You’re already retired, or about to retire
You’ve long since paid off your mortgage
Your house is worth around £600k
You cannot pass it onto your kids, either because you don’t have any, or because you are unlikely to survive another 7 years “as you are” to gift the property over in time.

Your pension payout was rubbish, and it turns out your “enhanced state pension” - doesn’t actually materialize, as you spent 18 months “off book” (not paying National Insurance Stamp) during your past working life, which disqualifies you from the enhancement…

So… What to do?

If you take out credit - it’ll be at a high rate of interest.
You won’t be able to take out a normal second mortgage, because of your low income, and age.

Thus, equity release schemes (which I personally dislike btw) allow people to effectively sell the house they live in, and then continue to live in it for the rest of their days…

If “care” is ever needed, the house belongs to the bank, and not the oldsters any more, so there’s no £86,000 to be taken away from anything, and any such “care” is thus free.

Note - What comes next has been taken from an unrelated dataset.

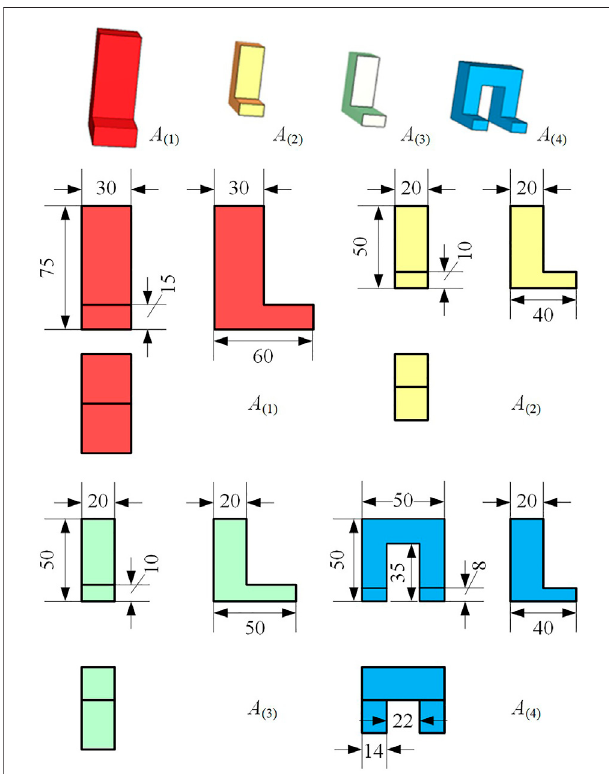
FIGURE 2 | A class of L-shaped object insertion tasks. The shapes and sizes of workpieces are different among tasks, but these tasks possess topologically similar insertion trajectories (unit: mm).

…Now to make that equity release income “disappear” as well… :wink:

The maximum amount loaned is well under 50% of the value so it’s not ‘selling the house’ as such.
It’s just a part remortgage which hopefully won’t be due for repayment before death.
It’s all just a reflection of an over supplied labour market and profits based on raiding wage provisions, which by default means low incomes for retirement funding and older workers having to compete with younger ones for the easy jobs most suited to older workers.
Combined with the laughable propaganda that we’re all supposedly living longer resulting in at best equally laughable pension payouts.Or at worse being ripped off by the state pension system by increasing an already too high pension age which many won’t live to see or won’t live long after.
In that environment taking on a ‘lifetime mortgage’ if you have a suitable property is more a case of necessity not choice.
The choice being using that to provide essential cash to live, which a decent pension provision should be paying and while you’re still around to spend it.
Or if not at worse bankruptcy in which you’ll lose the property anyway or have to downsize into a small hovel just delaying the bankruptcy for the privilege.
While at best in my case there are no offsring to leave it to and whichever distant surviving releatives might have shared it will probably lose a lot of it to inheritance tax anyway.Either that or the care cost scandal could get it.
Basically I’m only surviving financially because of that legacy left to me by my late parents who lived through better days and the lifetime mortgage option wasn’t an easy one to make.
But far better than the alternative of being over 60 at the mercy of Jobseekers Universal Credit and waiting for the state pension date which would never have arrived in time, or have been enough.
Which would have made that legacy moot.
As it stands it’s a win win situation because whatever I leave as an inheritance is irrelevant especially in an inheritance hostile tax and care costs environment.
While if I didn’t remortgage the place on a lifetime basis I’d just be wrecking my own remaining financial future to the point of losing it all which isn’t what my Parents worked for.It’s a no brainer.
The truth is it’s just a symptom of a rigged labour market combined with an equally rigged pension system.Workers should be retired on a decent pension by the age of 60 not raiding hard earned property equity to survive.
On that note it’s more likely that those born after 1955 will be relying on what their parents left them from the better years than having a paid for house of their own.
With many of around my generation, including some relatives, facing retirement mostly reliant on state pension and in the rented sector.I count myself lucky in that regard.